- [TASK OBJECTIVE] Could you set down the listing below exactly, leaving out its pictures?

- [DATA BELOW]
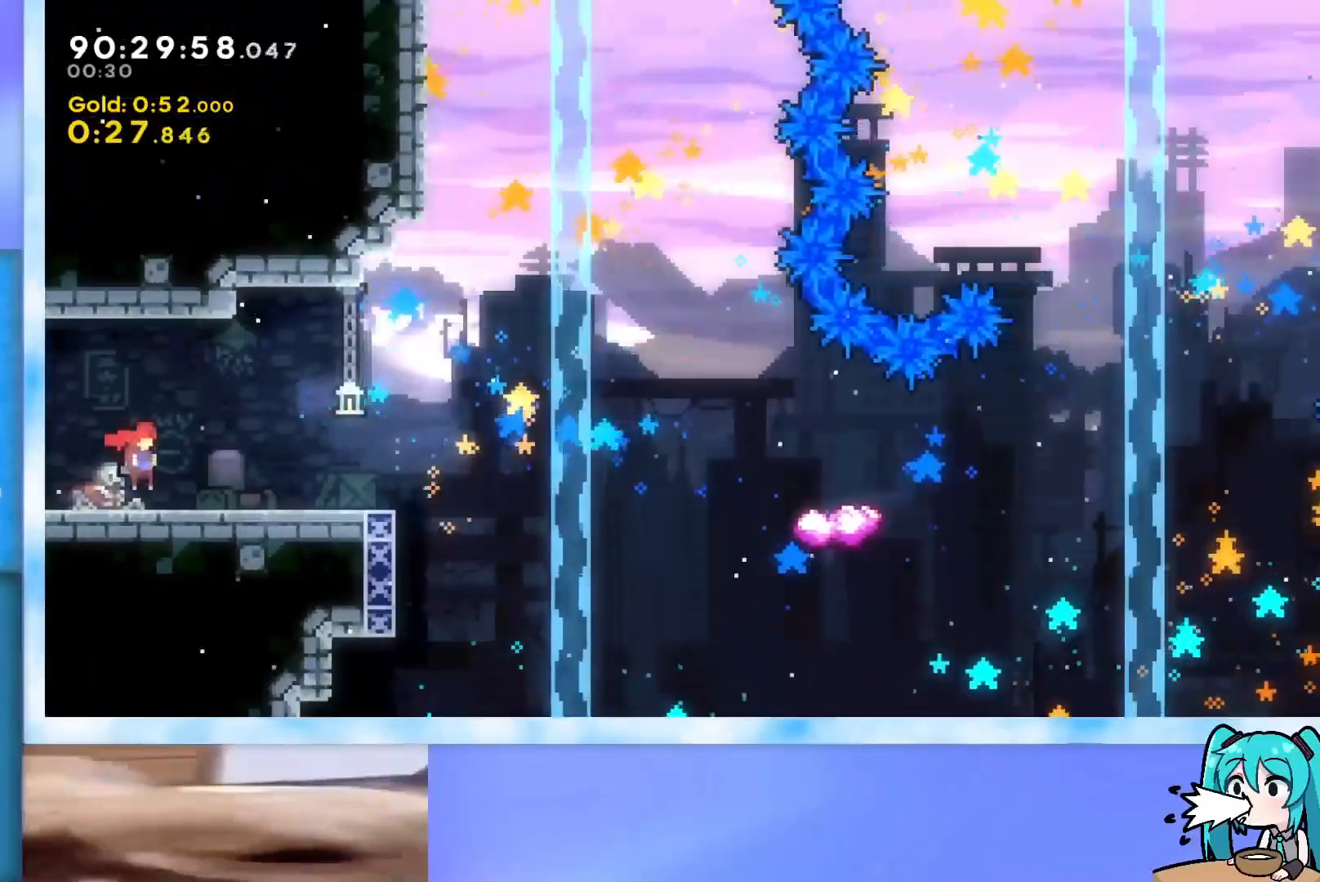
{"keys": ["jump", "right"], "events": [[117, "dash", "down"], [117, "down", "down"], [250, "dash", "up"], [250, "down", "up"], [300, "jump", "down"]]}
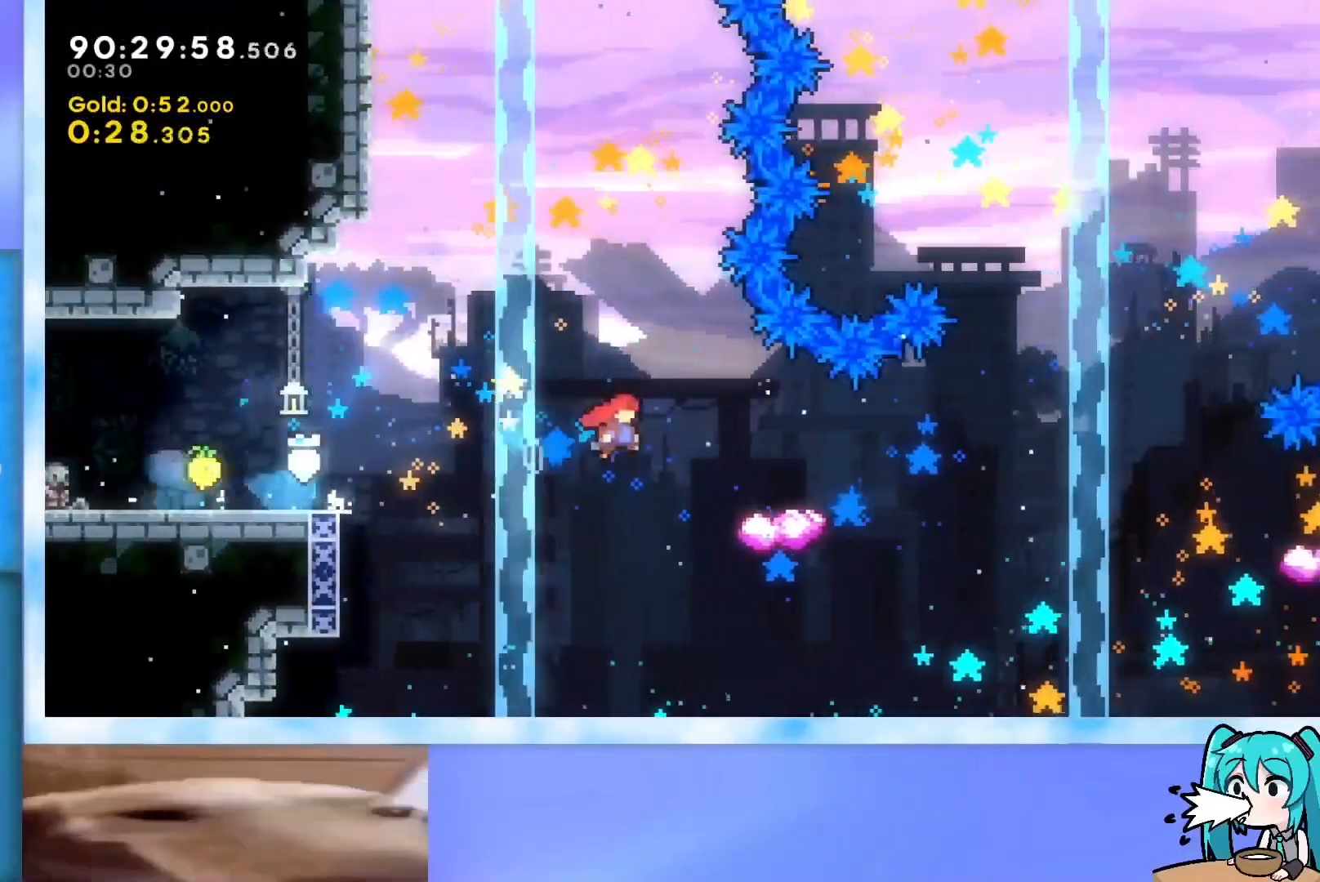
{"keys": ["right"], "events": [[33, "jump", "up"], [83, "dash", "down"], [83, "down", "down"], [233, "dash", "up"], [233, "down", "up"], [266, "jump", "down"], [417, "jump", "up"]]}
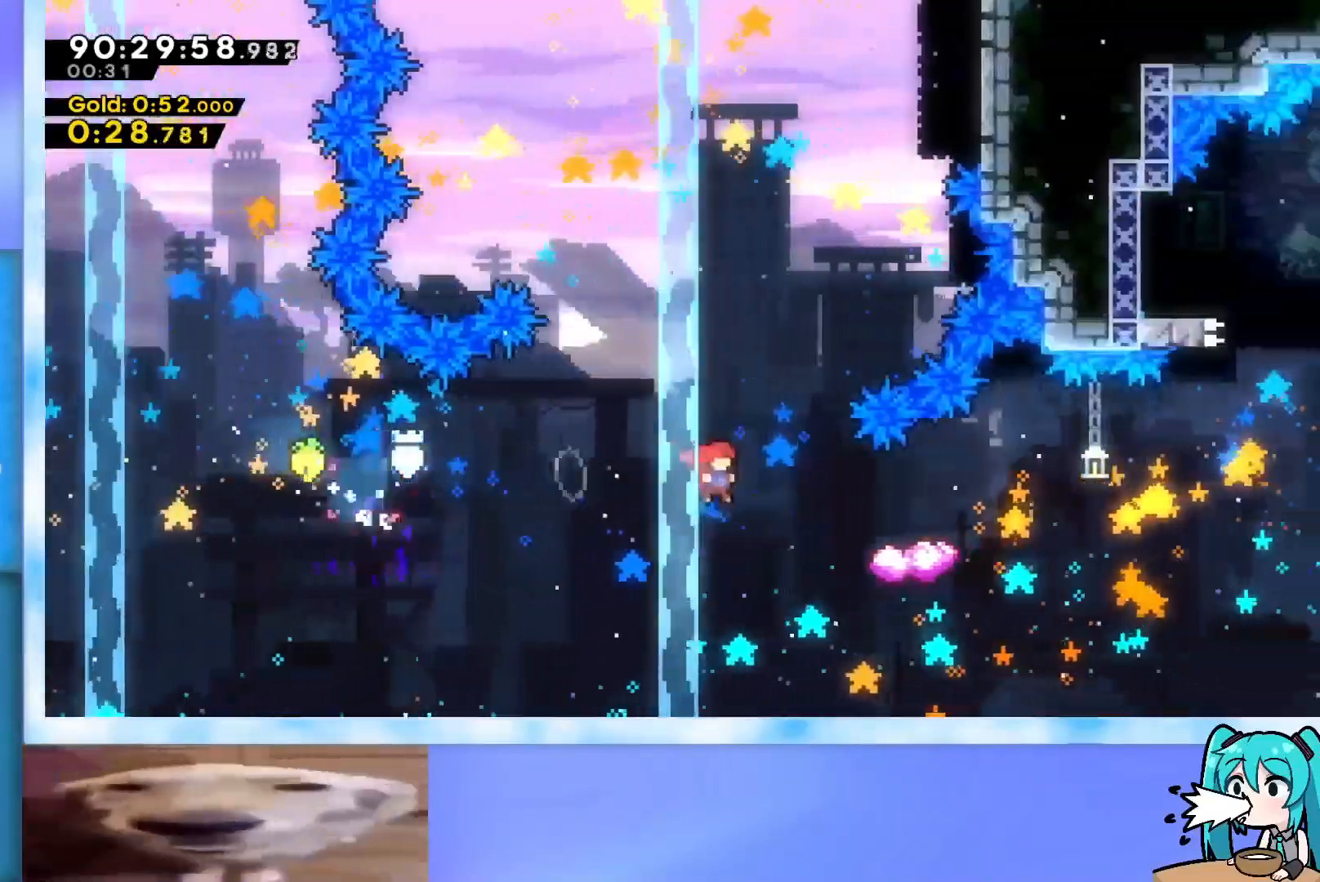
{"keys": ["jump", "right"], "events": [[100, "dash", "down"], [250, "dash", "up"], [284, "jump", "down"]]}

- [WRITTEN ANSWER]
{"keys": ["jump", "right"], "events": [[117, "dash", "down"], [117, "down", "down"], [250, "dash", "up"], [250, "down", "up"], [300, "jump", "down"]]}
{"keys": ["right"], "events": [[33, "jump", "up"], [83, "dash", "down"], [83, "down", "down"], [233, "dash", "up"], [233, "down", "up"], [266, "jump", "down"], [417, "jump", "up"]]}
{"keys": ["jump", "right"], "events": [[100, "dash", "down"], [250, "dash", "up"], [284, "jump", "down"]]}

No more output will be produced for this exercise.